# [WRITTEN TASK A]
Starting at the first line of the records and ending at the line that contains "r8 r8 c'''4 |", switch "Violino" to "Violin" and leave everything else unchanged. Give back only those lines, without the pictures.

# [TEXT PASSAGE]
-- Start --
/**
* =========================================================================
* File : lib.h
* Project : 0 A.D.
* Description : various utility functions.
* =========================================================================
*/
// license: GPL; see lib/license.txt
/**
low-level aka "lib"
-------------------
this codebase was grown from modules shared between several projects,
i.e. my personal library; hence the name "lib". it has been expanded to
fit the needs of 0ad - in particular, resource loading.
owing to the dual-use situation, the 0ad coding conventions are not met;
also, major changes are ill-advised because they may break other projects.
design goals
------------
- fast and low-overhead, including startup time
- portable: must run on Win32, Mac OS X and Linux
- reusable across projects, i.e. no dependency on a
central 'manager' that ties modules together.
scope
-----
- POSIX definitions
- resource management
- debugging tools (including memory tracker)
- low-level helper functions, e.g. ADTs, endian conversion and timing
- platform-dependent system/feature detection
**/
#ifndef INCLUDED_LIB
#define INCLUDED_LIB
#include <stddef.h>
#include <math.h> // fabsf
#include <limits> // numeric_limits
#include <stdexcept> // out_of_range
#include "config.h"
const size_t KiB = 1ul << 10;
const size_t MiB = 1ul << 20;
const size_t GiB = 1ul << 30;
/// number of array elements
#define ARRAY_SIZE(name) (sizeof(name) / sizeof(name[0]))
//-----------------------------------------------------------------------------
// code-generating macros
//-----------------------------------------------------------------------------
/**
* package code into a single statement.
*
* @param STMT_code__ code to be bundled. (must be interpretable as
* a macro argument, i.e. sequence of tokens).
* the argument name is chosen to avoid conflicts.
*
* notes:
* - for(;;) { break; } and {} don't work because invocations of macros
* implemented with STMT often end with ";", thus breaking if() expressions.
-- End --
# [RECORDS FOR THE EXERCISE]
-- Start --
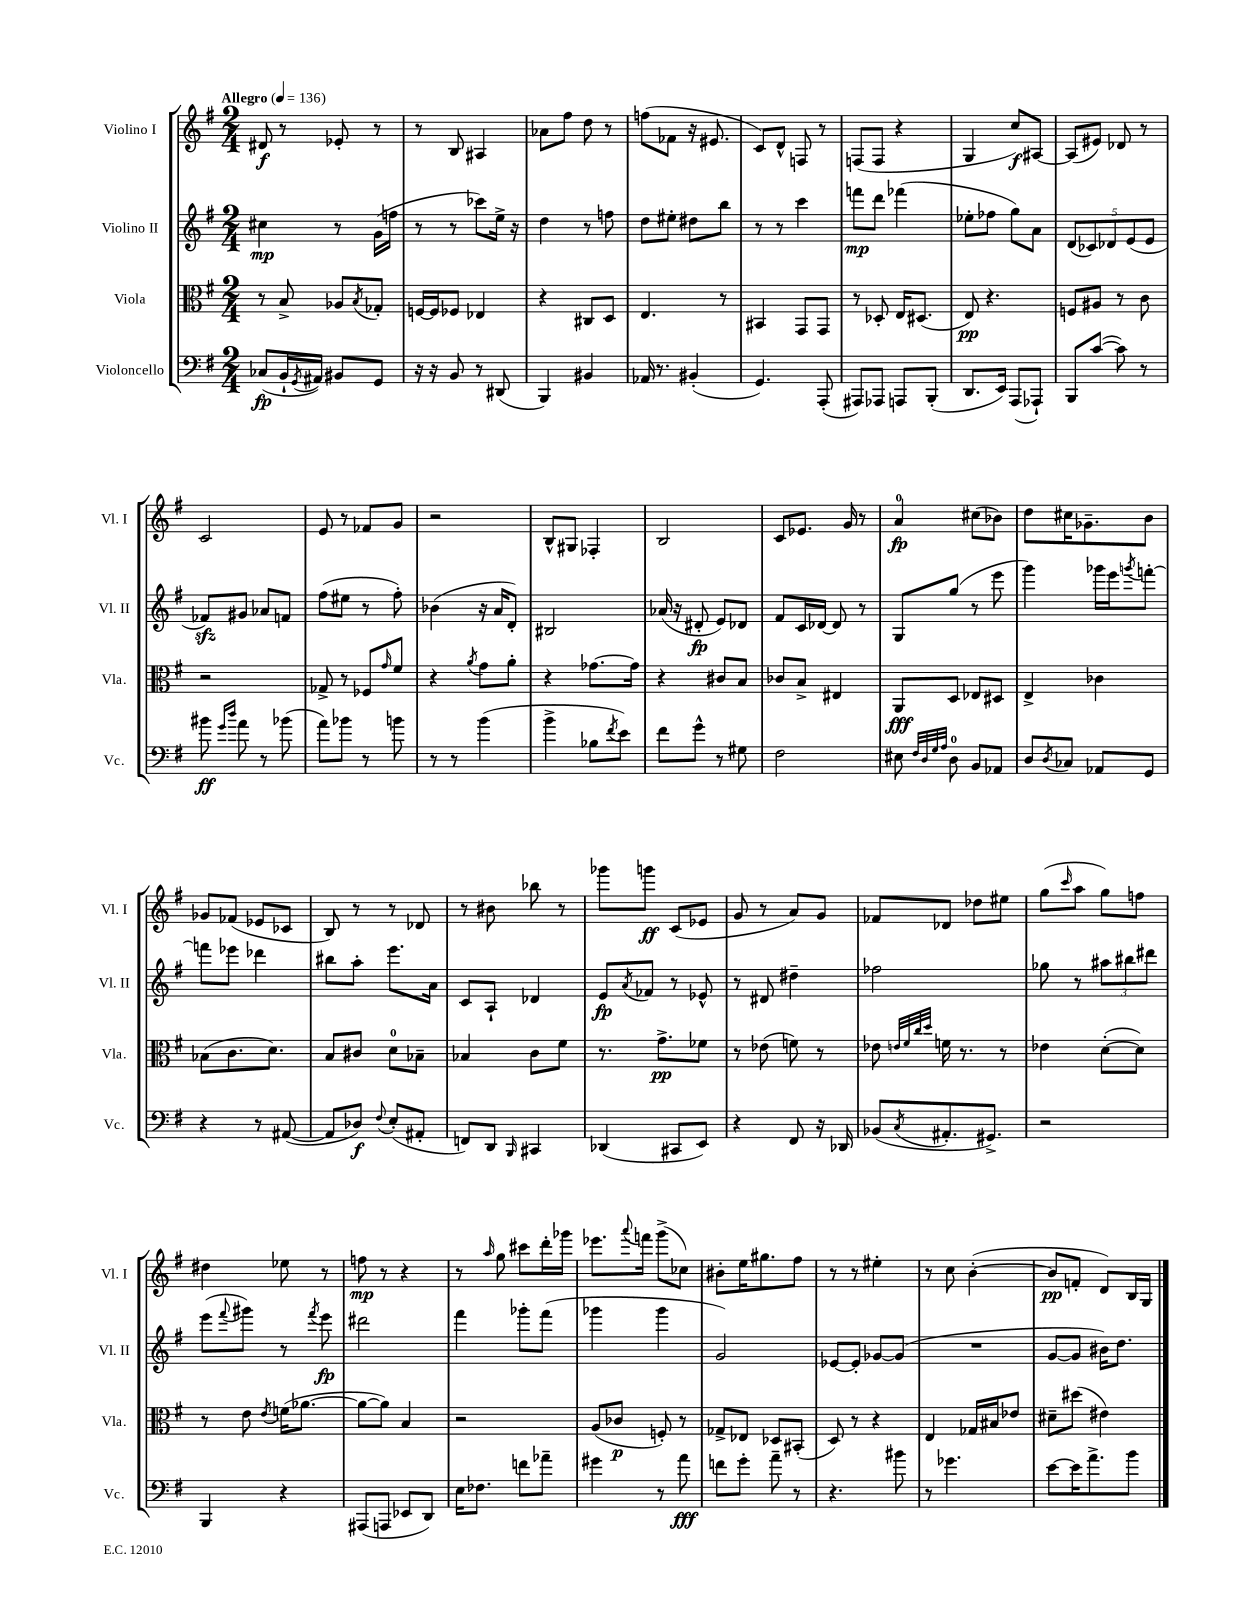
<<
\new StaffGroup <<
\new Staff = "s0" \with { instrumentName = "Violino I" shortInstrumentName = "Vl. I" } {
    \clef treble \key g \major \numericTimeSignature \time 2/4 \tempo "Allegro" 4 = 136
    dis'8\f r8 ees'8-. r8 |
    r8 b8 ais4 |
    aes'8 fis''8 d''8 r8 |
    f''8( fes'8 r16 eis'8. |
    c'8) d'8-^ f8 r8 |
    f8( f8 r4 |
    g4 c''8\f) ais8~ |
    ais8( eis'8) des'8 r8 |
    c'2 |
    e'8 r8 fes'8 g'8 |
    r2 |
    b8-^ gis8 fes4-. |
    b2 |
    c'8 ees'8. g'16 r8 |
    a'4-0\fp cis''8( bes'8) |
    d''8 cis''16 ges'8.-- b'8 |
    ges'8 fes'8( ees'8 ces'8 |
    b8) r8 r8 des'8 |
    r8 bis'8 bes''8 r8 |
    ges'''8 g'''8\ff c'8( ees'8 |
    g'8 r8 a'8) g'8 |
    fes'8 des'8 des''8 eis''8 |
    g''8( \grace { c'''16 } a''8 g''8) f''8 |
    dis''4 ees''8 r8 |
    f''8\mp r8 r4 |
    r8 \grace { a''16 } g''8 cis'''8 d'''16-. ges'''16 |
    ees'''8. \appoggiatura { a'''8 } f'''16 g'''8->( ces''8) |
    bis'8-. e''16 gis''8. fis''8 |
    r8 r8 eis''4-. |
    r8 c''8 b'4~-.( |
    b'8\pp f'8-. d'8) b16 g16 \bar "|." |
}
\new Staff = "s1" \with { instrumentName = "Violino II" shortInstrumentName = "Vl. II" } {
    \clef treble \key g \major \numericTimeSignature \time 2/4
    cis''4\mp r8 g'16( f''16 |
    r8 r8 ces'''8) e''16-> r16 |
    d''4 r8 f''8 |
    d''8 eis''8-. dis''8 b''8 |
    r8 r8 c'''4 |
    f'''8\mp d'''8 fes'''4( |
    ees''8-. fes''8 g''8) a'8 |
    \tuplet 5/4 { d'8( ces'8) des'8 e'8( e'8 } |
    fes'8\sfz) gis'8 aes'8 f'8 |
    fis''8( eis''8 r8 fis''8-.) |
    bes'4( r16 a'16 d'8-.) |
    bis2 |
    aes'16( r16 dis'8-.\fp e'8) des'8 |
    fis'8 c'16 des'16~ des'8 r8 |
    g8 g''8( r8 e'''8 |
    g'''4) ges'''16 e'''16 \acciaccatura { g'''8 } f'''8~-. |
    f'''8 ees'''8 des'''4 |
    bis''8 a''8-. e'''8. a'16 |
    c'8 a8-! des'4 |
    e'8\fp \acciaccatura { a'8 } fes'8 r8 ees'8-^ |
    r8 dis'8 dis''4-- |
    fes''2 |
    ges''8 r8 \tuplet 3/2 { ais''8 bis''8 dis'''8 } |
    e'''8( \appoggiatura { fis'''8 } gis'''8) r8 \acciaccatura { fis'''8 } e'''8\fp |
    dis'''2 |
    fis'''4 ges'''8-. fis'''8( |
    ges'''4 ges'''4 |
    g'2) |
    ees'8~ ees'8-. ges'8~ ges'8( |
    R2 |
    g'8~ g'8 bis'16) d''8. \bar "|." |
}
\new Staff = "s2" \with { instrumentName = "Viola" shortInstrumentName = "Vla." } {
    \clef alto \key g \major \numericTimeSignature \time 2/4
    r8 b8-> aes8 \acciaccatura { b8 } ges8-. |
    f16~ f16 fes8 ees4 |
    r4 cis8 d8 |
    e4. r8 |
    bis,4 g,8 g,8 |
    r8 des8-. e16 dis8.( |
    e8\pp) r4. |
    f8 ais8 r8 c'8 |
    r2 |
    ges8-> r8 fes8 \grace { g'16 } fis'8 |
    r4 \acciaccatura { a'8 } g'8 a'8-. |
    r4 ges'8.~ ges'16 |
    r4 cis'8 b8 |
    ces'8 b8-> eis4 |
    a,8\fff d8 ees8 dis8 |
    e4-> ces'4 |
    bes8( c'8. d'8.) |
    b8 cis'8 d'8-0 bes8-- |
    bes4 c'8 fis'8 |
    r8. g'8.->\pp fes'8 |
    r8 ees'8( f'8) r8 |
    ees'8 \grace { e'32 fis'32 c''32 d''32 } f'16 r8. r8 |
    ees'4 d'8~-.( d'8) |
    r8 e'8 \acciaccatura { e'8 } f'16( aes'8.~ |
    aes'8~ aes'8) b4 |
    r2 |
    a8( ces'8\p f8-.) r8 |
    ges8-> ees8 des8 bis,8-.( |
    d8) r8 r4 |
    e4 ges16 bis16 ees'8 |
    dis'8-- dis''8( eis'4) \bar "|." |
}
\new Staff = "s3" \with { instrumentName = "Violoncello" shortInstrumentName = "Vc." } {
    \clef bass \key g \major \numericTimeSignature \time 2/4
    ces8\fp( b,16-! \acciaccatura { g,8 } ais,16) bis,8 g,8 |
    r16 r16 b,8 r8 dis,8( |
    b,,4) bis,4 |
    aes,16 r8. bis,4-.( |
    g,4.) a,,8-.( |
    ais,,8) aes,,8 a,,8 b,,8-.( |
    d,8. e,16) a,,8( aes,,8-!) |
    b,,8 c'8~( c'8) r8 |
    bis'8\ff \grace { g'16 d''16 } a'8 r8 bes'8( |
    a'8) bes'8 r8 b'8 |
    r8 r8 b'4( |
    b'4-> bes8 \acciaccatura { fis'8 } e'8) |
    fis'8 g'8-^ r8 gis8 |
    fis2 |
    eis8 \grace { fis32 d32 g32 a32 } d8-0 b,8 aes,8 |
    d8 \acciaccatura { d8 } ces8 aes,8 g,8 |
    r4 r8 ais,8~( |
    ais,8 des8\f) \appoggiatura { fis8 } e8-.( ais,8-. |
    f,8) d,8 \grace { b,,16 } cis,4 |
    des,4( cis,8 e,8) |
    r4 fis,8 r16 des,16 |
    bes,8( \acciaccatura { c8 } ais,8.-. gis,8.->) |
    r2 |
    b,,4 r4 |
    ais,,8( a,,8 ees,8 d,8) |
    e16 fes8. f'8 aes'8-- |
    gis'4 r8 a'8\fff |
    f'8 g'8-. a'8-- r8 |
    r4. bis'8 |
    r8 ges'4. |
    e'8~ e'16 a'8.-> b'8 \bar "|." |
}
>>
>>
\layout { \context { \Score \remove "Bar_number_engraver" } }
-- End --
# [WRITTEN TASK B]
Summarize the lib.h header in two sentences.

# [EXERCISE ANSWER A]
<<
\new StaffGroup <<
\new Staff = "s0" \with { instrumentName = "Violin I" shortInstrumentName = "Vl. I" } {
    \clef treble \key g \major \numericTimeSignature \time 2/4 \tempo "Allegro" 4 = 136
    dis'8\f r8 ees'8-. r8 |
    r8 b8 ais4 |
    aes'8 fis''8 d''8 r8 |
    f''8( fes'8 r16 eis'8. |
    c'8) d'8-^ f8 r8 |
    f8( f8 r4 |
    g4 c''8\f) ais8~ |
    ais8( eis'8) des'8 r8 |
    c'2 |
    e'8 r8 fes'8 g'8 |
    r2 |
    b8-^ gis8 fes4-. |
    b2 |
    c'8 ees'8. g'16 r8 |
    a'4-0\fp cis''8( bes'8) |
    d''8 cis''16 ges'8.-- b'8 |
    ges'8 fes'8( ees'8 ces'8 |
    b8) r8 r8 des'8 |
    r8 bis'8 bes''8 r8 |
    ges'''8 g'''8\ff c'8( ees'8 |
    g'8 r8 a'8) g'8 |
    fes'8 des'8 des''8 eis''8 |
    g''8( \grace { c'''16 } a''8 g''8) f''8 |
    dis''4 ees''8 r8 |
    f''8\mp r8 r4 |
    r8 \grace { a''16 } g''8 cis'''8 d'''16-. ges'''16 |
    ees'''8. \appoggiatura { a'''8 } f'''16 g'''8->( ces''8) |
    bis'8-. e''16 gis''8. fis''8 |
    r8 r8 eis''4-. |
    r8 c''8 b'4~-.( |
    b'8\pp f'8-. d'8) b16 g16 \bar "|." |
}
\new Staff = "s1" \with { instrumentName = "Violin II" shortInstrumentName = "Vl. II" } {
    \clef treble \key g \major \numericTimeSignature \time 2/4
    cis''4\mp r8 g'16( f''16 |
    r8 r8 ces'''8) e''16-> r16 |
    d''4 r8 f''8 |
    d''8 eis''8-. dis''8 b''8 |
    r8 r8 c'''4 |

# [EXERCISE ANSWER B]
This file of utility functions for 0 A.D. grew from modules shared between several projects and was expanded for 0ad's resource loading, so it does not follow the 0ad coding conventions, and major changes are ill-advised. Its design goals are speed, portability across Win32, Mac OS X and Linux, and reuse without a central manager, and it covers POSIX definitions, resource management, debugging tools, low-level helpers and platform detection.